Amy Bird was Ms. Perfect. She also have her own conseling site about "how to take control of your life" (with some tips in it) for teens, she have a BFF (the pretty, rich and loyal Cloe), a charming boyfriend (a neighbour-turned-bestfriend-turned-lover Griffin) and everything about her future seemed well planned (Oxford University for next education destination). But when she met Pete, a new student in her school, everything went to opposite ways. When I read part one, I thought this book gonna talked about love triangle or probably loyalty. But the problems in part two went deeper. There were problems which involved parents and also a baby. And then, everything in Amy's life turned upside down, from Ms. Perfect to Miss Take.

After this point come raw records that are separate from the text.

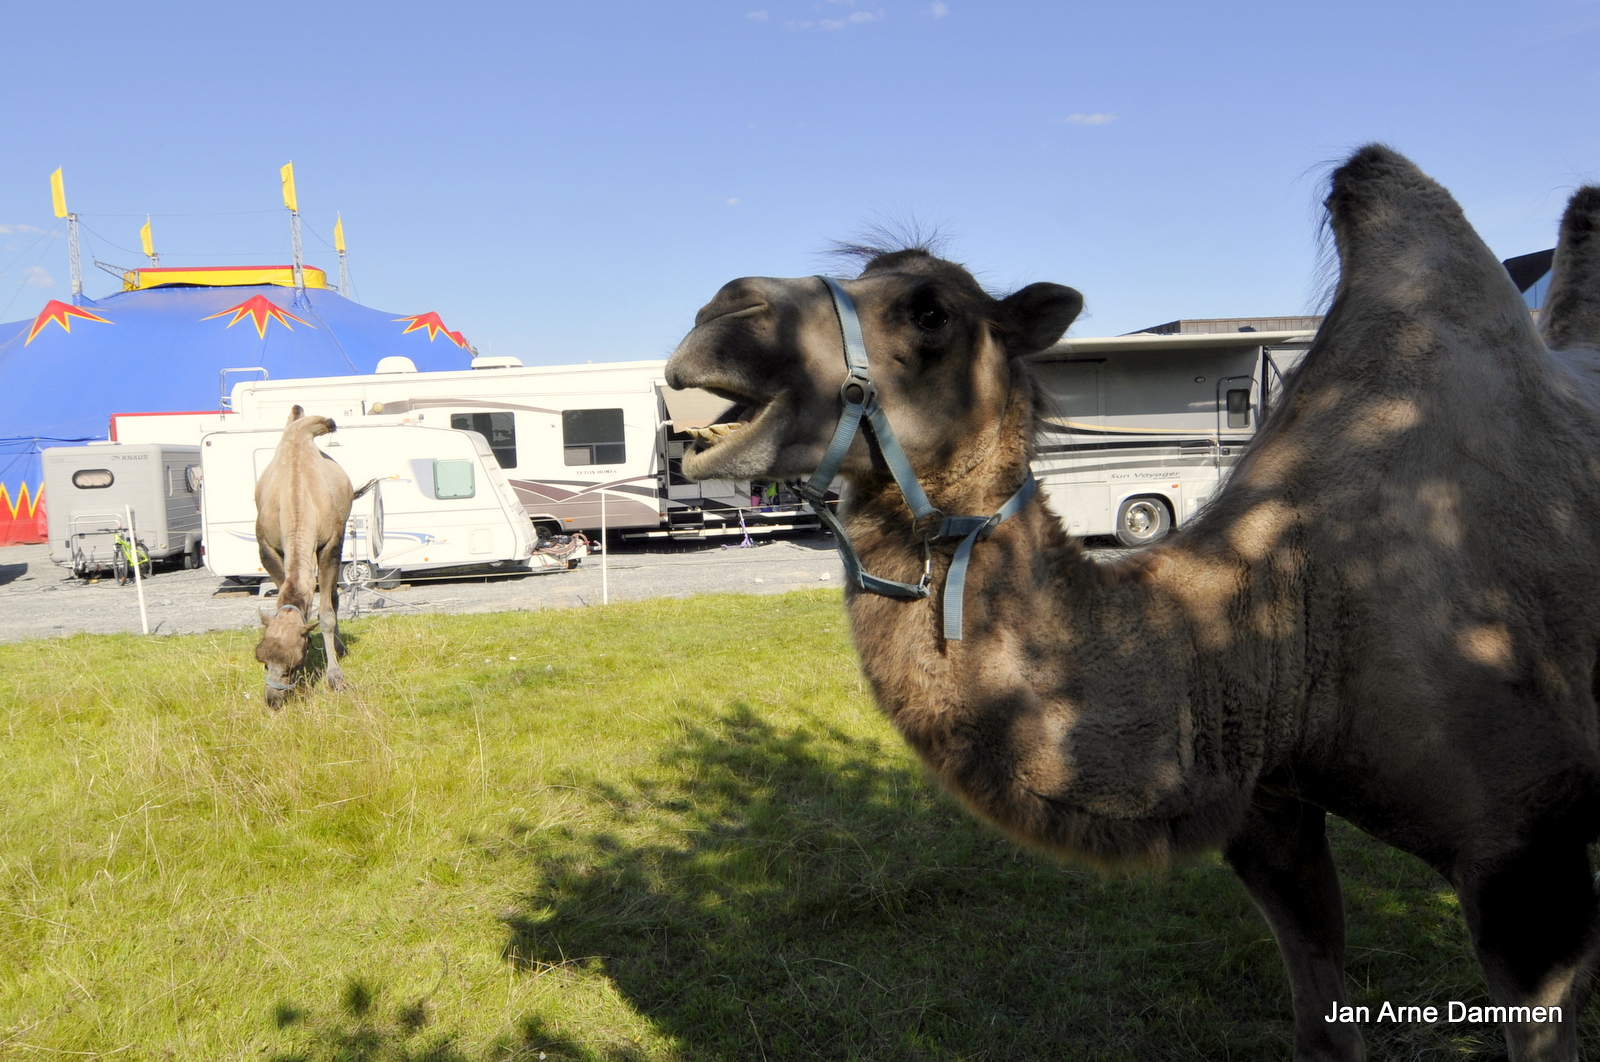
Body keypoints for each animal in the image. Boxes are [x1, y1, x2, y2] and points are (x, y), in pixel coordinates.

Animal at [252, 403, 353, 710]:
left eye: (292, 665)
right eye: (263, 662)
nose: (273, 699)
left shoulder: (330, 543)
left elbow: (326, 614)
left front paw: (335, 677)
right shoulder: (267, 547)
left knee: (333, 597)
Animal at [665, 145, 1600, 1055]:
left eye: (931, 312)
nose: (720, 316)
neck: (1282, 611)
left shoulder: (1525, 851)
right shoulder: (1271, 812)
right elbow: (1321, 1023)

I must admit I enjoyed reading this. This is my second Alice Kuipers's book after Life on The Refrigerator Door which I read a couple days ago. But this book have the heavier material rather than the former ones, because it involved teenage pregnancy (teens and pregnancy always be a biggest problem, even in the real world). I like the way the story goes, but the ending seemed an utopia. Well, I think because this is a YA, we can't give the MC too many burdens. But this is a good book, after all
Opening Lines:
"There's something I've been meaning to tell you." I leaned back in my desk chair, resting the phone between my cheek and my ear, and doodled on the pad of paper by my computer. There were ten items on my to-do list and I scratched a pen line through the fourth: Tell Cleo.